By Héloïse Gastinne
Picture courtesy of http://www.banc-moussu.com/2013/11/un-samedi-comme-un-autre-dans-le-marais.%C3%A0-paris.html
« Où avez-vous trouvé ce joli sac », se décide Sarah. C’est comme ça qu’elle va « accrocher sa cliente ». Dans cette boutique de vêtements de la marque Les Petites située rue des Francs-Bourgeois, il entre environ quatre clientes toutes les heures. 90% d’entre elles n’ont besoin de rien. Mais de cela, ces vendeuses professionnelles se soucient peu.
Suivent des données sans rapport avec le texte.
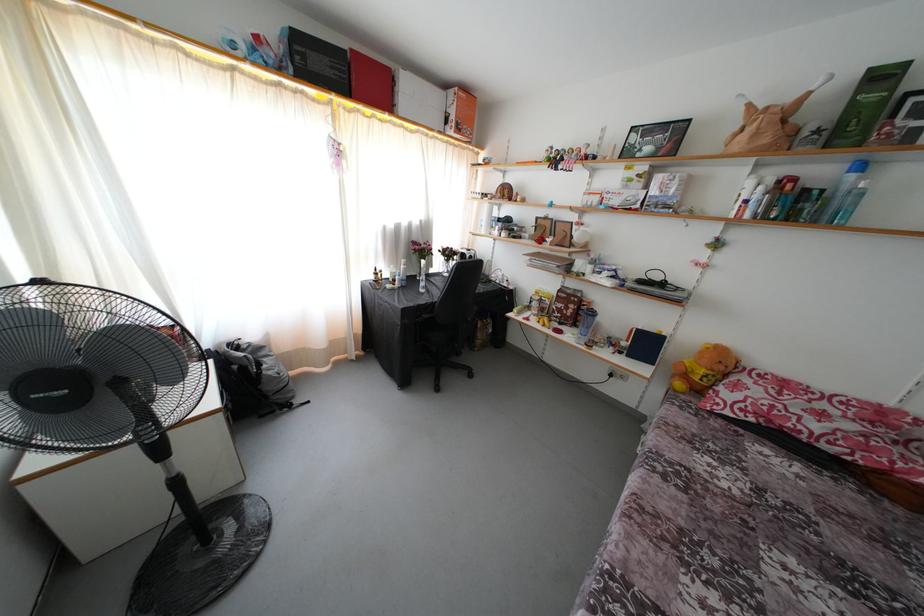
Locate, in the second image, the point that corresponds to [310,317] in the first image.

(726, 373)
A leur niveau, elles n’attendent pas les opportunités de vente ; elles en sont les principales instigatrices.
« Accrocher » la cliente dans ce luxueux magasin de prêt-à-porter français constitue une technique à part entière qui n’a rien à voir avec l’accueil que réserve un H&M ou un Zara. La cliente qui entre rue des Francs-Bourgeois ne sortira pas sans qu’au moins une vendeuse ne lui ait adressé la parole. En quelques secondes, elle se verra interpelée par une des vendeuses, d’une manière amicale et apparemment naturelle. « En voilà un beau bébé », dit-on à celle qui entre avec un enfant. « Qu’avez-vous trouvé de beau chez Uniqlo ? », demande-t-on à celle qui arrive chargée de ses précédentes courses. Des phrases banales dont l’intonation et la légèreté sont soigneusement pesées.
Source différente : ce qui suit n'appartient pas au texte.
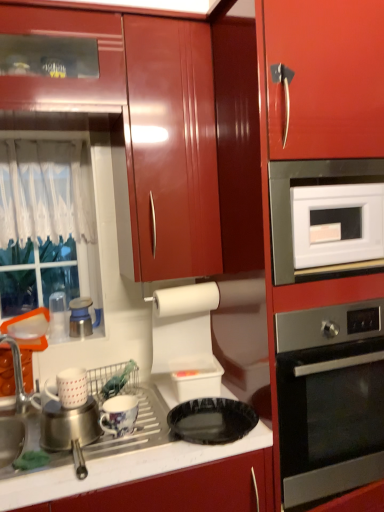
Question: Is black glossy plate at lower center not near glossy ceramic mug at lower center, positioned as the third appliance in left-to-right order?

Choices:
 (A) yes
 (B) no

Answer: (B)

Question: From a real-world perspective, is black glossy plate at lower center positioned under glossy ceramic mug at lower center, marked as the second appliance in a front-to-back arrangement, based on gravity?

Choices:
 (A) no
 (B) yes

Answer: (B)

Question: Is black glossy plate at lower center oriented towards glossy ceramic mug at lower center, which is counted as the 3th appliance, starting from the top?

Choices:
 (A) yes
 (B) no

Answer: (B)

Question: From the image's perspective, is black glossy plate at lower center located above glossy ceramic mug at lower center, positioned as the third appliance in left-to-right order?

Choices:
 (A) no
 (B) yes

Answer: (A)

Question: From the image's perspective, is black glossy plate at lower center under glossy ceramic mug at lower center, which ranks as the second appliance in back-to-front order?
La vendeuse et la cliente ne se sont jamais rencontrées. Il est probable qu’elles ne se reverront jamais. Mais la mouche est rentrée dans la pièce et la vendeuse sait qu’elle ne dispose que de quelques secondes pour établir un lien avec elle. C’est assez pour que l’araignée tisse sa toile. Le regard de la cliente s’arrête sur le chemisier de la vendeuse dont l’imprimé lui plaît. Elle ne saura jamais que les vendeuses portent les vêtements mêmes du magasin et qu’ils ne seront même pas lavés avant d’être remis en vente. Une minute plus tard, elle est en cabine, avec la taille qui lui convient. Sarah referme le rideau derrière elle avec un petit soupir de soulagement : le plus dur est fait. La mouche est prise dans la toile. D’un pas tranquille, la vendeuse s’en va chercher un jean flare et une paire d’escarpins. La cliente n’a rien demandé, mais c’est « pour essayer avec le chemisier ». Sa main experte les glisse à l’intérieur de la cabine et trouve où les accrocher sans avoir besoin de violer l’intimité de sa cliente, avec qui elle continue de parler à travers le rideau pour « maintenir le lien ». Lorsque celle-ci sortira pour s’observer dans les miroirs situés stratégiquement hors des cabines, Sarah la cueillera comme un fruit mûr. D’autorité, elle lui passera sur les épaules un perfecto en cuir d’agneau à 365 euros.
Quand la cliente a passé le pas du magasin, Sarah a jaugé d’un coup d’œil sa morphologie, son look et sa couleur de cheveux. Le jean flare compensera les hanches un peu larges de sa cliente. Un gilet en cachemire long éclipsera ses formes et la cliente aimera cela. Quand elle sortira de la boutique chargée de ses quatre achats, Laurence se demandera mollement comment ces magasins où il entre si peu de monde peuvent survivre à l’économie actuelle. Elle a déjà oublié qu’en entrant, elle n’avait besoin de rien. En quelques minutes dans cette boutique, Sarah a fait bien plus que vendre des vêtements à sa cliente. Elle a créé de toute pièce dans son esprit un désir à 1200 euros.